Within the HY space, Chinese property developers once again dominated the losers, albeit with some outliers such as Ronshine, Redsun and China South City that saw their upcoming 2022s jump as they approached maturity. China South City’s dollar bonds rallied after it it obtained consent to extend the maturity of its $348mn 11.5% bonds due February 12, 2022 and $346mn 10.875% bonds due June 26, 2022. The company also saw Shenzhen SEZ Construction and Development Group (SZCDG), an SOE make an equity investment of HKD 1.9bn ($245mn), helping the developer use proceeds from the share placement to repay debt. Redsun’s bonds rose after it bought back $48.2mn, or 11% of its 9.95% bond due April 2022.

Among the losers, Chinese property developers continued to fall as downgrades and uncertainties on low-rated developers mounted. Other losers included Mexican financial companies Credito Real and Unifin where the former’s bonds were hurt by downgrades and worries over its ability to pay upcoming bonds while the latter’s bonds fell on possible negative sentiment around Credito Real. Besides, Ukraine’s dollar bonds also slipped over heightened geopolitical concerns with Russia.

 

Issuance Volumes

Global corporate dollar bond issuance volume stood at $299bn, up 2.2x MoM but 18% lower YoY. 86% of the overall issuances came from IG issuers while only 12% came from HY issuers.

APAC ex-Japan & Middle East G3 issuance stood at $45.7bn, down 42% vs. last January’s issuance of $78.2bn. While IG issuances dropped 18% MoM to $41bn, HY dropped a massive 79% to $3.1bn. Overall issuances from the region in January were at a 7-month high.

 

Largest Deals

The largest deals last month were led by American banks like Goldman Sachs’ jumbo $12bn six-trancher followed by Morgan Stanley’s $6bn and Citigroup’s $5.5bn three-tranchers after their Q4 earnings releases. Besides the big banks, KfW and EIB raised $5bn each followed by Chile’s $4bn sustainability three-trancher and other supranationals like ADB and IADB raising $3.5bn each. Besides, European banking majors also tapped primary markets with large deals including SocGen’s $3.3bn three-trancher, Deutsche Bank’s $3bn deal and BNP Paribas’ and UBS’ $3bn two-trancher.

 

The largest deals from the APAC & Middle East region came from NAB and Nomura raising $4.75bn each via a five-part and three-part deal respectively followed by Reliance and AAHK raising $4bn via a three-part and four-part deal respectively. Other large deals included China Construction Bank’s $2bn, ICBC Financial Leasing’s $1.2bn dual-trancher, and Pakistan’s and China Cinda’s $1bn issuance each.

> **Exercise tasks**
1) Reproduce a passage from the bond market summary, beginning at the words "Global corporate dollar" and ending after "a 7-month high.".
2) Name every European banking major that the bond market summary lists as tapping primary markets with large deals.

> **Supplied data**
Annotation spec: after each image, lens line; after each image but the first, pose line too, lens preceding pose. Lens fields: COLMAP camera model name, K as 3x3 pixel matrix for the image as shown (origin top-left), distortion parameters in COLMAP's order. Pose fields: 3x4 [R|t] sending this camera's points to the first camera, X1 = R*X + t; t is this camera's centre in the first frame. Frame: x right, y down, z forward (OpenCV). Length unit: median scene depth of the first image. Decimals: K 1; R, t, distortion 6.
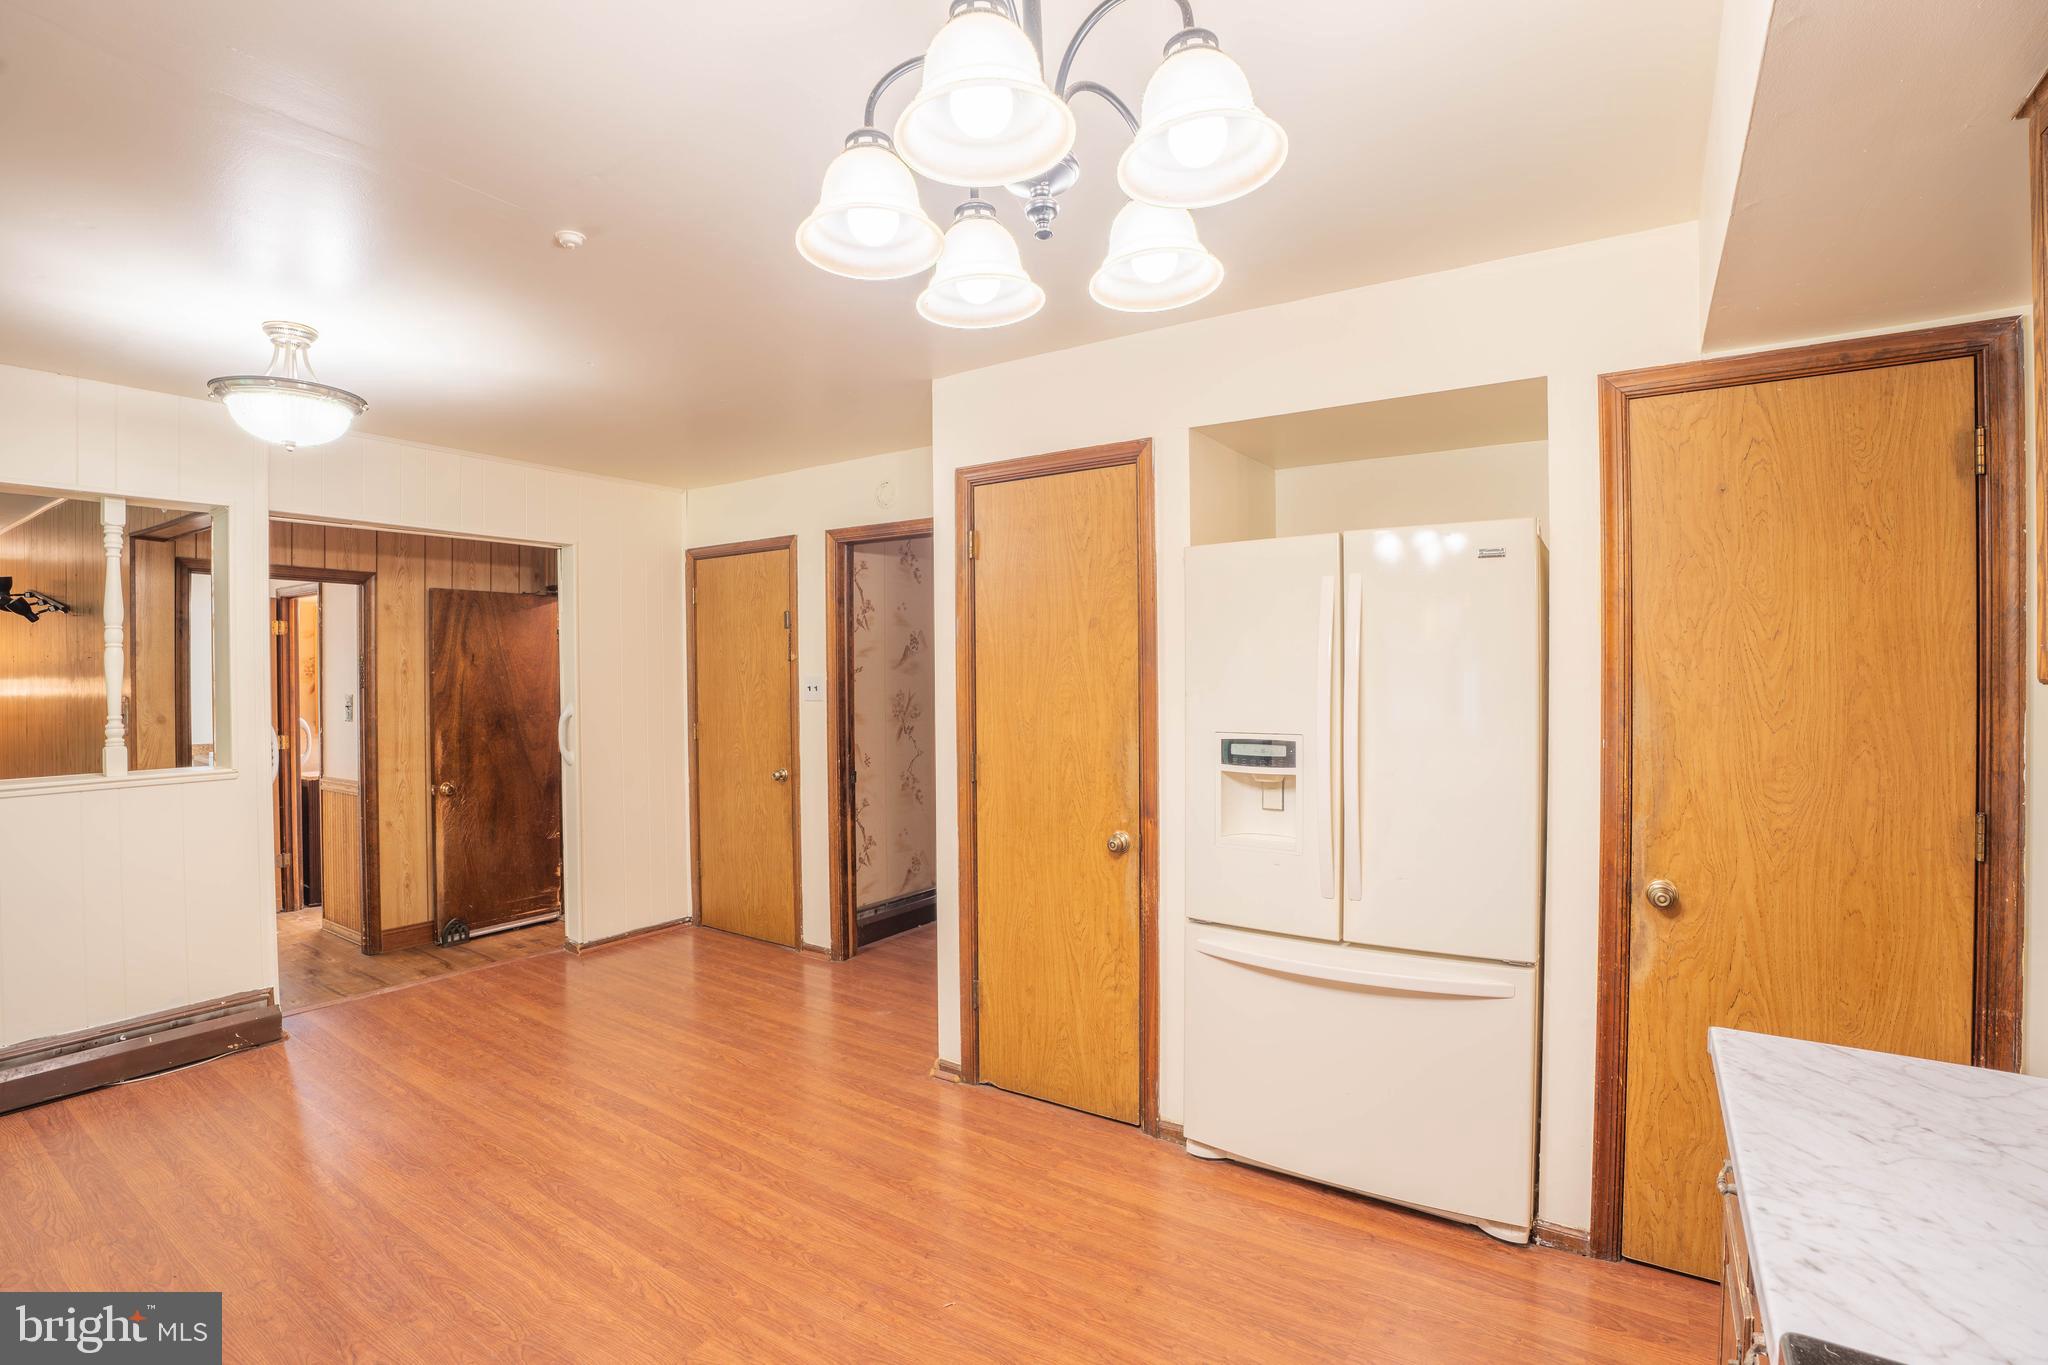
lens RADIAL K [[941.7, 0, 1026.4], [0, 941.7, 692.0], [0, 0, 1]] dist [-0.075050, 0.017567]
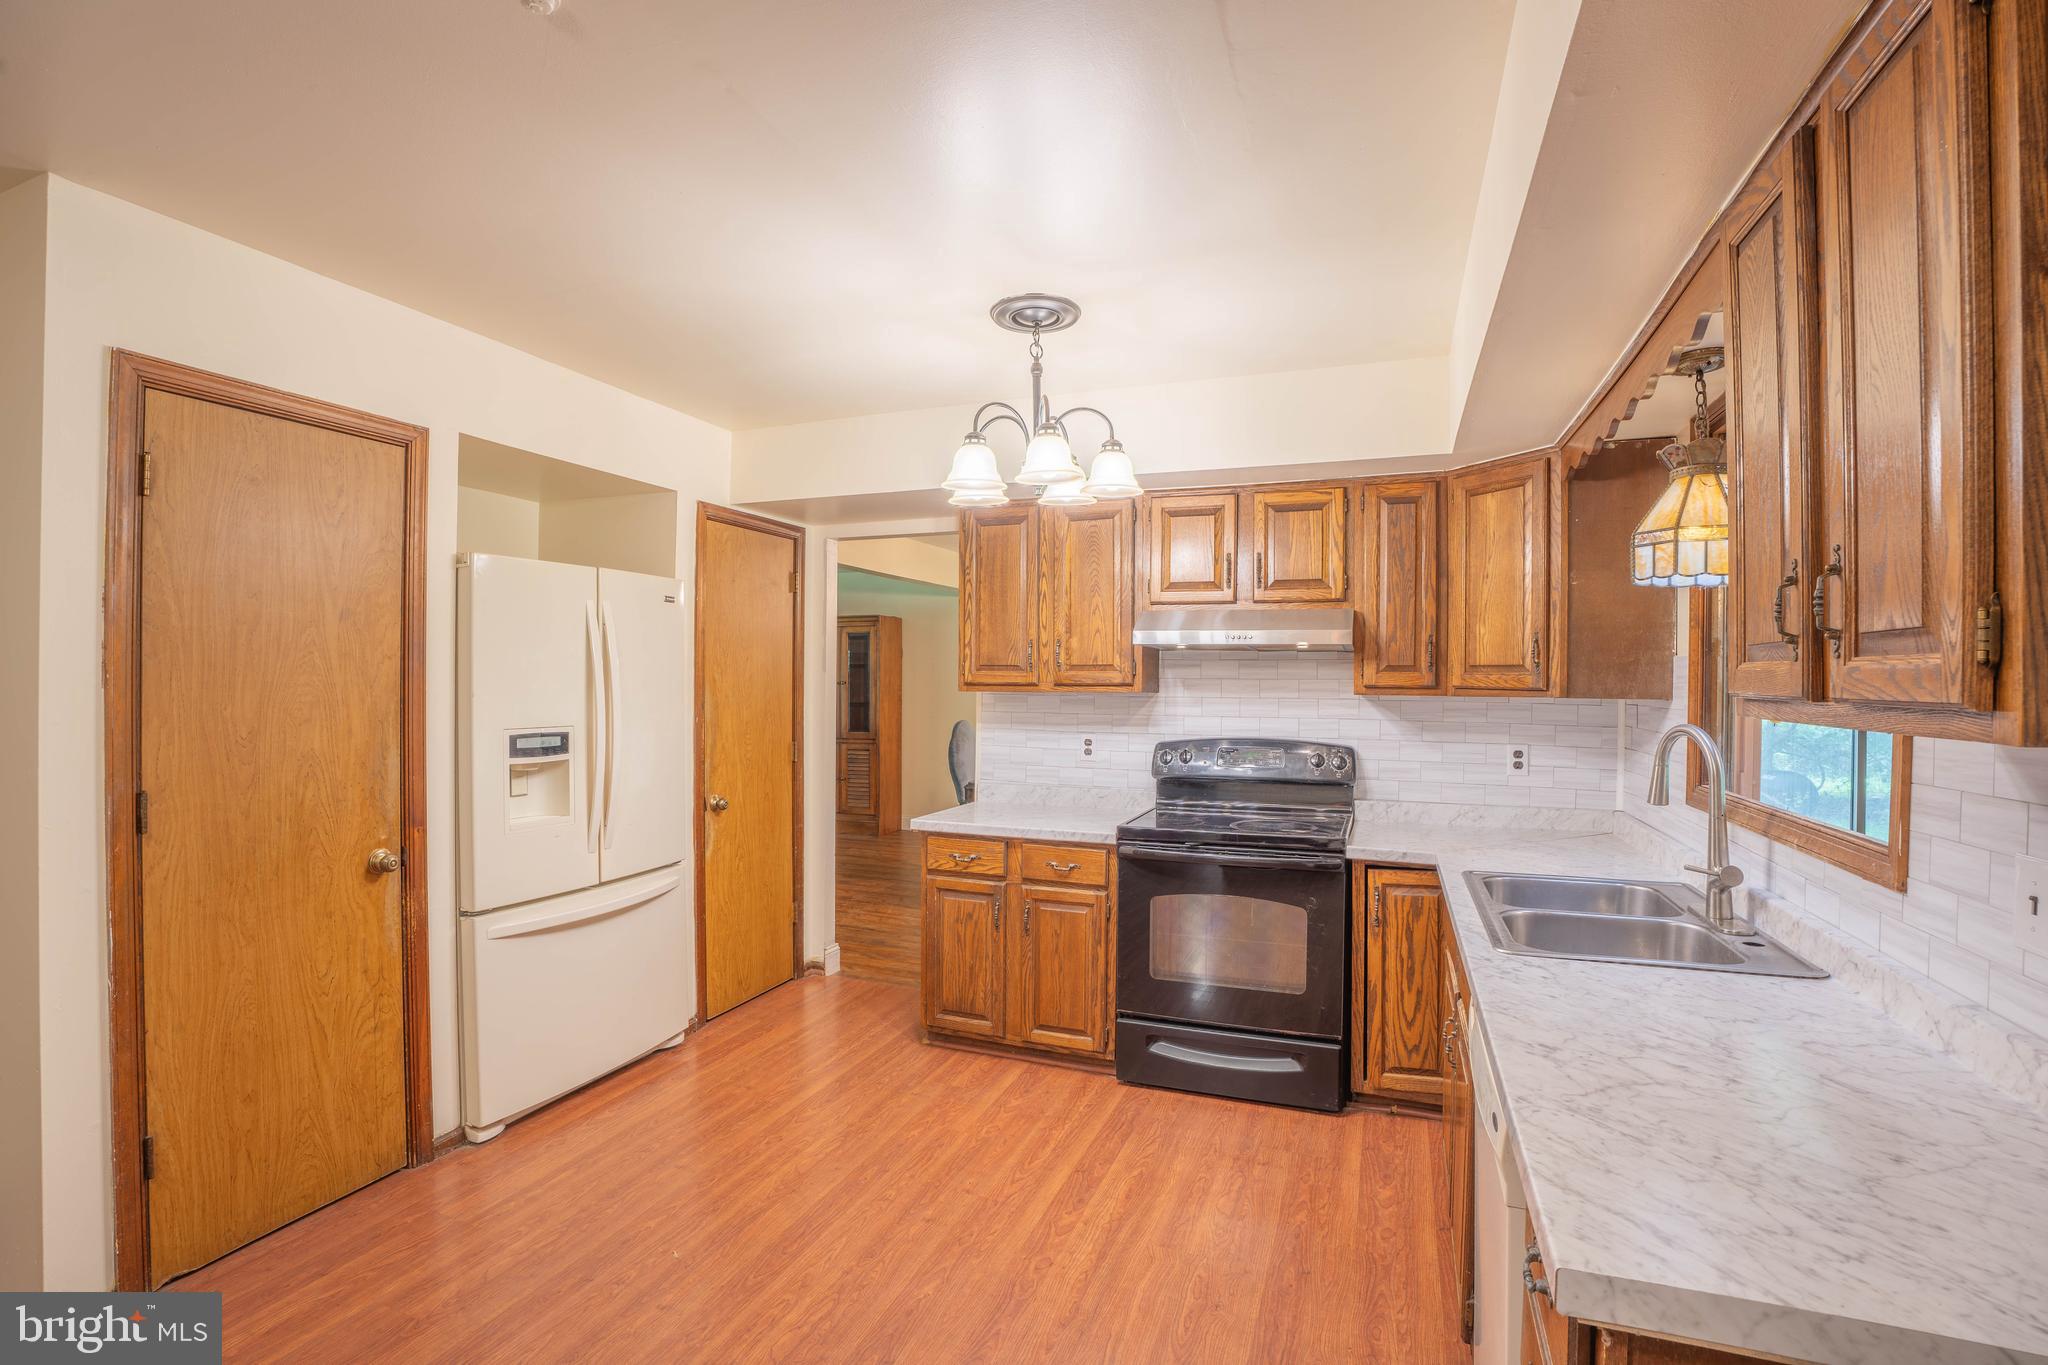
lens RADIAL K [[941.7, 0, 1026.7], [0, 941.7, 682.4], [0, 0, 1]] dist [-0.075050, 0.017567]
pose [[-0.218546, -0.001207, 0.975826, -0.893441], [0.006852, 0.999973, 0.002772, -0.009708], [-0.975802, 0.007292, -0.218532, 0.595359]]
...
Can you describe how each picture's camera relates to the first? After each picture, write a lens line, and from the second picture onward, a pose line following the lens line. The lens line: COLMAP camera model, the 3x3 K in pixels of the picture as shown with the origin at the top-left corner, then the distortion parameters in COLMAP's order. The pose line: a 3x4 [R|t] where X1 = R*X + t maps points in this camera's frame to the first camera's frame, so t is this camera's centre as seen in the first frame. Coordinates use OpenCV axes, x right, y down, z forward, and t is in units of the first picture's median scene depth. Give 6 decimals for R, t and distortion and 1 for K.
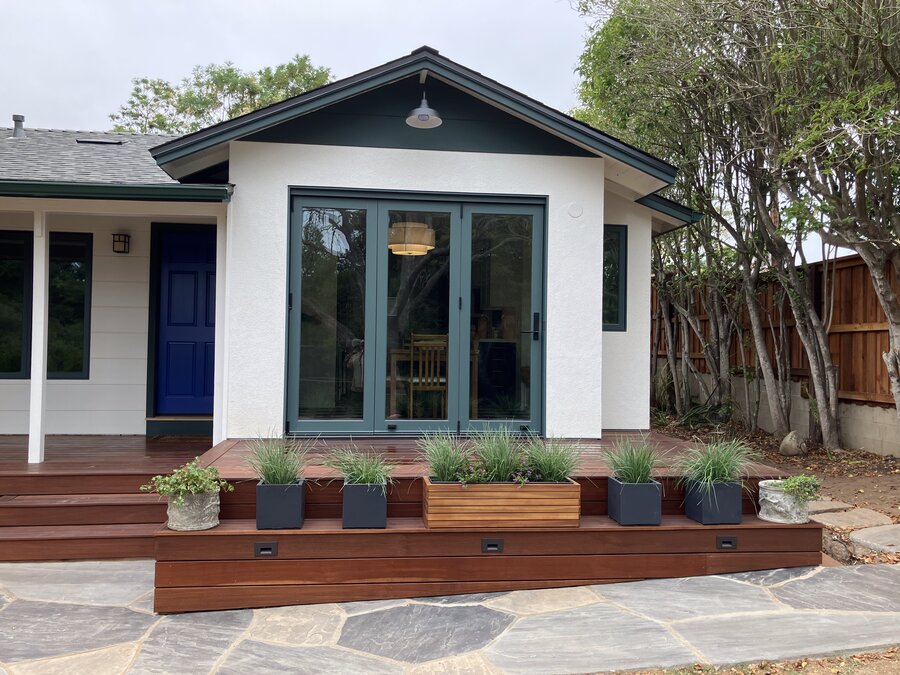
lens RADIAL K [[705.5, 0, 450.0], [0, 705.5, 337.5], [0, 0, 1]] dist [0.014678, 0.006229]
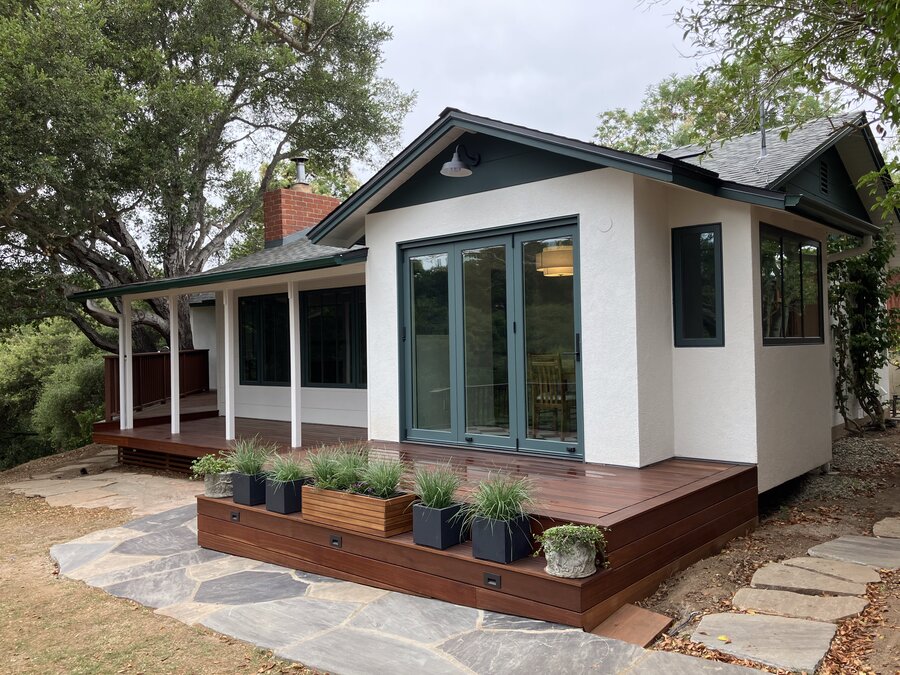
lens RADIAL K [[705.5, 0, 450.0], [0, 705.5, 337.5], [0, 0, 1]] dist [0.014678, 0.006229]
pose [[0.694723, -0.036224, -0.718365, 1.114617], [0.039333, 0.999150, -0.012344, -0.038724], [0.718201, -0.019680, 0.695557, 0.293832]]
==
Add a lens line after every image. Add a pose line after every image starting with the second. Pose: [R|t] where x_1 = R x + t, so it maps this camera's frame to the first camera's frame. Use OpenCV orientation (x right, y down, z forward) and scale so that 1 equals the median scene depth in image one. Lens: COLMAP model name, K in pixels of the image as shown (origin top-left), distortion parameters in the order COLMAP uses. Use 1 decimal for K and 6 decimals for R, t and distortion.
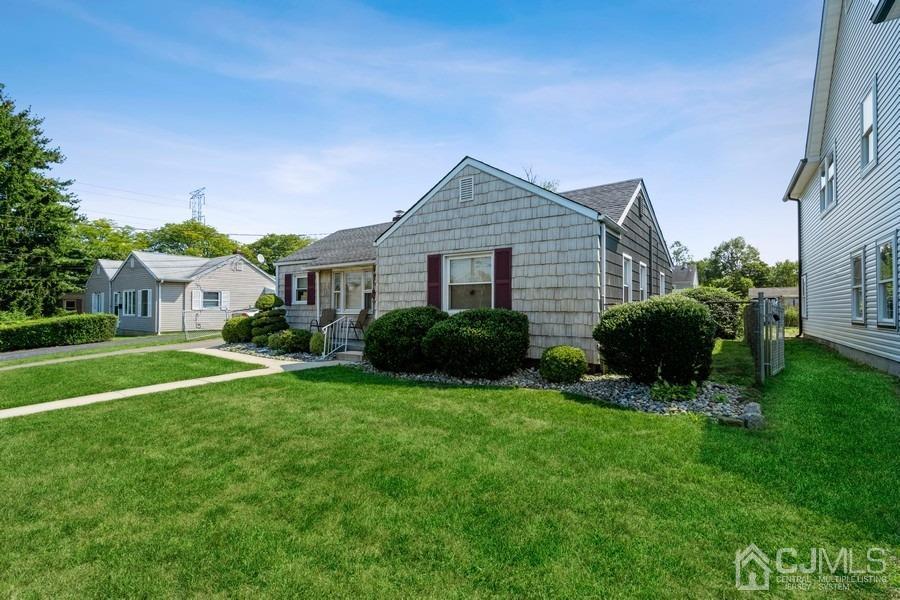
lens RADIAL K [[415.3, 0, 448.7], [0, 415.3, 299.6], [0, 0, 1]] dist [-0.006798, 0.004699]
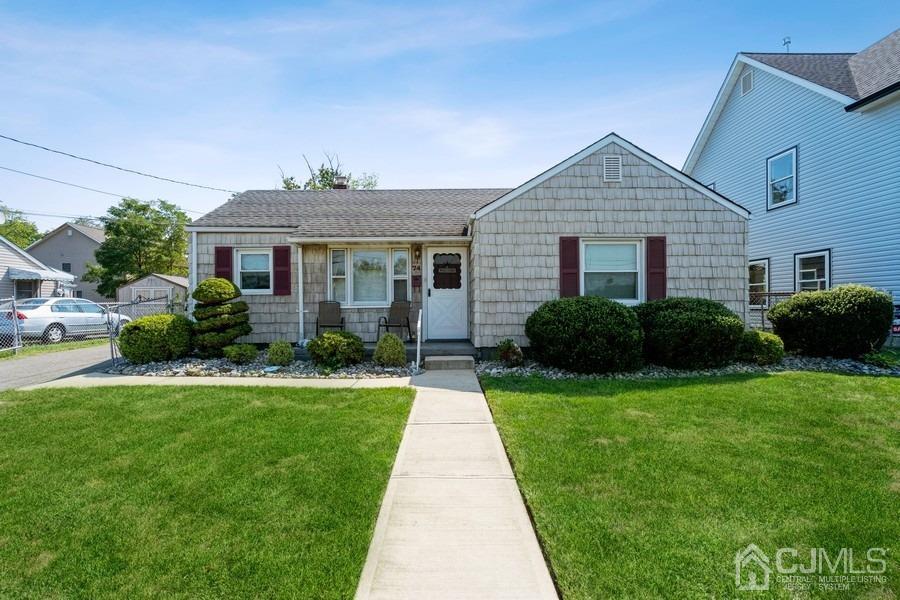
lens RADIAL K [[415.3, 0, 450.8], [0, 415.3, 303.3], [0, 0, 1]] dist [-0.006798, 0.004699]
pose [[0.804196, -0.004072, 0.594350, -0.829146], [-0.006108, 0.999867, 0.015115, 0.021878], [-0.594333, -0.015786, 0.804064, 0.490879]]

> **Answer section**
1)
Global corporate dollar bond issuance volume stood at $299bn, up 2.2x MoM but 18% lower YoY. 86% of the overall issuances came from IG issuers while only 12% came from HY issuers.

APAC ex-Japan & Middle East G3 issuance stood at $45.7bn, down 42% vs. last January’s issuance of $78.2bn. While IG issuances dropped 18% MoM to $41bn, HY dropped a massive 79% to $3.1bn. Overall issuances from the region in January were at a 7-month high.

2) SocGen, Deutsche Bank, BNP Paribas, UBS